# Transformers: A review and use in Text Analytics, Topic Modelling and Summarization.

In [10]:
import pandas as pd
import matplotlib.pyplot as plt
from sentence_transformers import SentenceTransformer, SimilarityFunction
import torch

In [11]:
from transformers import pipeline

# BART trained on the MultiNLI (MNLI) dataset

# Topic Modeling with Zero-Shot Classification


1. **Import Libraries:** Necessary libraries like pandas, matplotlib, sentence transformers, torch, and transformers are imported.

2. **Zero-Shot Classifier:** A zero-shot classification pipeline is initialized using the `facebook/bart-large-mnli` model. This model is capable of classifying text into predefined categories without any prior training on those categories.

3. **Candidate Labels:** A list of potential topics (candidate labels) is defined: "Politics", "Sport", "Technology", "Entertainment", and "Business".

4. **Input Sequence:**  The text to be classified is provided.  This text discusses the Samsung Galaxy S25 Ultra and its connection to Galaxy AI.

5. **Classification:** The zero-shot classifier processes the input text and compares it to the provided candidate labels. It assigns probabilities (scores) to each label representing the likelihood of the text belonging to that topic.

6. **Output:** The results are displayed, showing each candidate label and its corresponding probability score.  The label with the highest probability is the predicted topic for the given input text.  The example text would most likely be classified as "Technology" due to its subject matter.

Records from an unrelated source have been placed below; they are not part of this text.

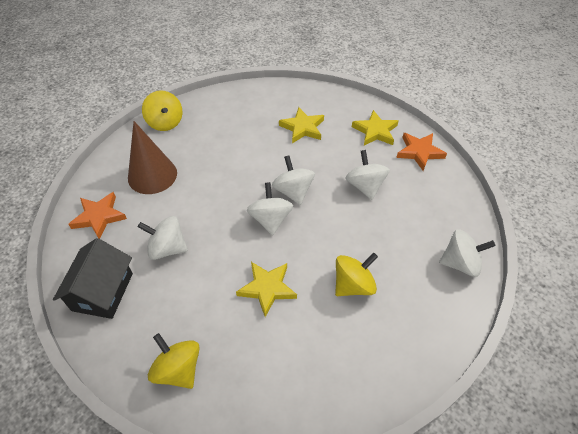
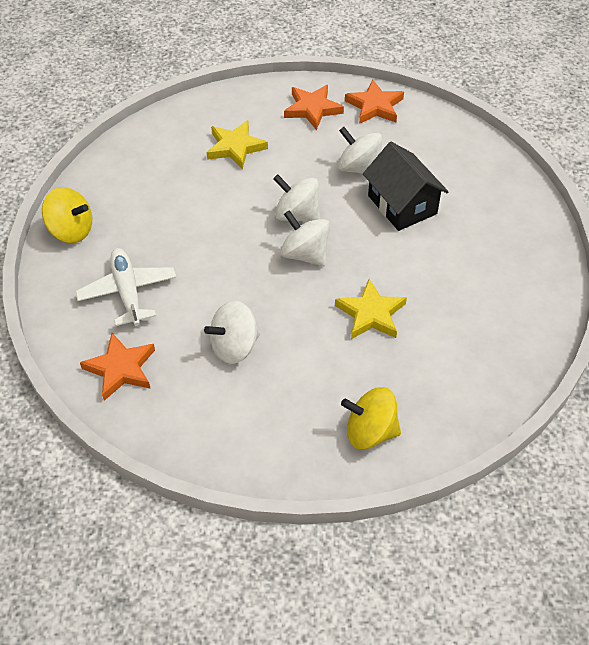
camera: 40 degrees left, 0 degrees up
black house [53,238,133,319] -> black house moved to [363,142,449,231]
brown cone [128,121,177,194] -> white plane [75,248,176,326]
yellow spinning top [335,253,378,296] -> none
yellow star [352,110,398,146] -> orange star [284,85,344,130]
white spinning top [439,229,496,277] -> none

7. **Key Concept: Zero-Shot Learning:** The core of this approach is zero-shot learning. The model doesn't require explicit training data for each topic. Instead, it leverages its pre-trained knowledge to understand the relationship between the input text and the provided labels.

8. **No Training Data:** Importantly, no training data specific to these topics is used.  The model's general language understanding allows it to infer the most probable topic based on the input text and the provided labels.

In [12]:
from transformers import pipeline
classifier = pipeline("zero-shot-classification",
                      model="facebook/bart-large-mnli")

Device set to use cpu


In [13]:
candidate_labels = ["Politics", "Sport", "Technology", "Entertainment", "Business"]

In [14]:
sequence_to_classify  = """The Samsung Galaxy S25 Ultra will be the flagship handset for the company's Galaxy AI software. Following the launch at the upcoming Galaxy Unpacked event, the S25 family, including the powerful Galaxy S25 Ultra, will be the basis for the development and growth of Galaxy AI through 2025 and beyond.
It’s an opportunity for Samsung to take the initiative and determine the future of mobile artificial intelligence.
Although Google used the launch of the Pixel 8 and Pixel 8 Pro in October 2023 as the signal to start the AI-powered smartphone revolution, Samsung’s simultaneous launch of the Galaxy S24 family and the introduction of Galaxy AI brought AI to the mainstream consumer. Kantar Research cited AI as a driving force behind sales in 2024, with nearly 1 in 4 consumers purchasing a Galaxy S24 handset on the strength of AI.
"""

In [15]:
result = classifier(sequence_to_classify, candidate_labels, multi_label=False)

# Print the result in the desired format
for label, score in zip(result['labels'], result['scores']):
  print(f"{label}: {score:.2f}")

Technology: 0.51
Business: 0.20
Sport: 0.13
Entertainment: 0.08
Politics: 0.08


# Text Summarization

1. **Utilizes BART Model:** Employs the BART (Bidirectional and Auto-Regressive Transformers) model, specifically "facebook/bart-large-xsum," which is pre-trained for extractive summarization tasks.  This model excels at condensing longer texts into shorter, coherent summaries while preserving key information.

2. **Generates Concise Summaries:** The code uses the `summarizer` pipeline to process input text (`sequence_to_classify`) and generate a summary with a specified maximum and minimum length.  The `do_sample=False` argument ensures a deterministic output (always the same summary for the same input), which is useful for reproducibility.

In [17]:
summarizer = pipeline("summarization", model="facebook/bart-large-xsum")

summary = summarizer(sequence_to_classify, max_length=80, min_length=70, do_sample=False)

Device set to use cpu


In [18]:
res=summary[0]['summary_text']

In [19]:
res

"Samsung has announced the launch of the Galaxy S25 Ultra, the first smartphone to be powered by the company's Galaxy AI artificial intelligence (AI) operating system, in October 2018 and will be available in the US in January 2019, the South Korean firm has said in a press release, citing a report by research firm Kantar Research, which cited a study by Samsung."